**What is expected**.
Please repeat the portion of the text on detecting defects in concrete between "In the case" and "a meaningful way.", inclusive.

**Extract to read**.
══════════════════════════════

Filing date: 1991-10-30
Publication date: 1992-05-14
Also published as: GB9023555D0; EP0555298A1

Abstract

A method and apparatus for detecting the presence and condition of components or defects embedded in a non-homogeneous body, in which the body is first insonated with an acoustic signal including a predetermined band of frequencies, for example from 0 to 400 kHz. A receiver transducer is positioned in contact with the body, to detect acoustic signals. Detected signals are transformed to the frequency domain to produce a frequency spectrum. The signals are then filtered to produce output signals representing the magnitude of the acoustic signals in each of at least two discrete frequency bands. The magnitudes of the output signals are then compared to derive frequency dependent data relating to defects in the body. The invention enables ultra-sonic techniques to be applied to the detection of small faults in non-homogeneous materials such as concrete.

Description

DETECTING DEFECTS IN CONCRETE

The present invention relates to a method and apparatus for detecting the presence and condition of components or defects embedded in a non-homogeneous body, for example a structural member fabricated from reinforced concrete.

Ultra-sonic fault detection has been used for many years to inspect the internal composition of metal components and castings.

In the case of ultra-sonic waves with a frequency of less than 10 MHz many metals are broadly homogeneous in structure and isotropic and accordingly the waves will travel with equal speeds in all directions through the material. In contrast, concrete is highly inhomogeneous. If acoustic waves are transmitted through an inhomogeneous material such as concrete the large number of inclusions gives rise to such a variety of scattering and absorption mechanisms that signals which can be picked up from the surface of the concrete are very difficult to interpret in a meaningful way.

══════════════════════════════

(Page element annotations)
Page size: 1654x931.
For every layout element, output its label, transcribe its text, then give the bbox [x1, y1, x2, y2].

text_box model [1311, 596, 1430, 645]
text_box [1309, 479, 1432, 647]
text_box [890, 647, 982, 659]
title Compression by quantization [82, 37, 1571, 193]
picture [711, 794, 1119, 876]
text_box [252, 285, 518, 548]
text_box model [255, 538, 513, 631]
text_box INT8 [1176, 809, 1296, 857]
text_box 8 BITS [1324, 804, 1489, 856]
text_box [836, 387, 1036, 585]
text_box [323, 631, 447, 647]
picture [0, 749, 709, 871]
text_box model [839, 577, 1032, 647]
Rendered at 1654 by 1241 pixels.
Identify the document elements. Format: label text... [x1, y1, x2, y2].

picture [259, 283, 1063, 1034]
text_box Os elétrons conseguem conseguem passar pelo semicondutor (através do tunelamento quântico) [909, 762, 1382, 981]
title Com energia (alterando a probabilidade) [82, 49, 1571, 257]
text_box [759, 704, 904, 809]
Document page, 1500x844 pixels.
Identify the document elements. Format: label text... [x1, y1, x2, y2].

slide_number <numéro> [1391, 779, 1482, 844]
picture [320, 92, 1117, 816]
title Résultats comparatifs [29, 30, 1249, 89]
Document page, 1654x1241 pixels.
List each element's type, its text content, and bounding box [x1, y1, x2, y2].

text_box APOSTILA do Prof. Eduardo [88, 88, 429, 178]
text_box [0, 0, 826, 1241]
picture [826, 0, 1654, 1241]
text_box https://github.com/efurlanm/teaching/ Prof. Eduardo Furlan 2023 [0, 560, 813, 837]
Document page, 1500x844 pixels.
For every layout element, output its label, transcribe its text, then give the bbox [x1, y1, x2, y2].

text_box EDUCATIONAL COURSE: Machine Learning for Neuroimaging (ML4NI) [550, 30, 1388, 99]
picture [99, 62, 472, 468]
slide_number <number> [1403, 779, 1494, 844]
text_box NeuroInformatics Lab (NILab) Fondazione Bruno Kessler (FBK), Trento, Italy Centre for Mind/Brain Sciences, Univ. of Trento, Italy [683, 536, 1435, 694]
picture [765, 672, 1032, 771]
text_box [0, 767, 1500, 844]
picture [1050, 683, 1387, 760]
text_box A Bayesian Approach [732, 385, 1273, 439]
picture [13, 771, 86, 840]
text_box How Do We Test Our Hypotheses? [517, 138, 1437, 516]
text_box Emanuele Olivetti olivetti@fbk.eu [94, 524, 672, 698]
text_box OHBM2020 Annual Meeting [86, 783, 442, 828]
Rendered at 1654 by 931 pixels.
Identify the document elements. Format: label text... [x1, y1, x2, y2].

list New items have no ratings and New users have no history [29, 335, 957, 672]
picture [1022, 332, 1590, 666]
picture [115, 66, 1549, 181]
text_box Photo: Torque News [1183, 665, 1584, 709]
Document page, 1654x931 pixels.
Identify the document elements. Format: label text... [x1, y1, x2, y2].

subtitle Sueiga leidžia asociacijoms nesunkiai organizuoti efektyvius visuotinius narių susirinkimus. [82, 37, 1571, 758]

══════════════════════════════

**Solution to the exercise**.
In the case of ultra-sonic waves with a frequency of less than 10 MHz many metals are broadly homogeneous in structure and isotropic and accordingly the waves will travel with equal speeds in all directions through the material. In contrast, concrete is highly inhomogeneous. If acoustic waves are transmitted through an inhomogeneous material such as concrete the large number of inclusions gives rise to such a variety of scattering and absorption mechanisms that signals which can be picked up from the surface of the concrete are very difficult to interpret in a meaningful way.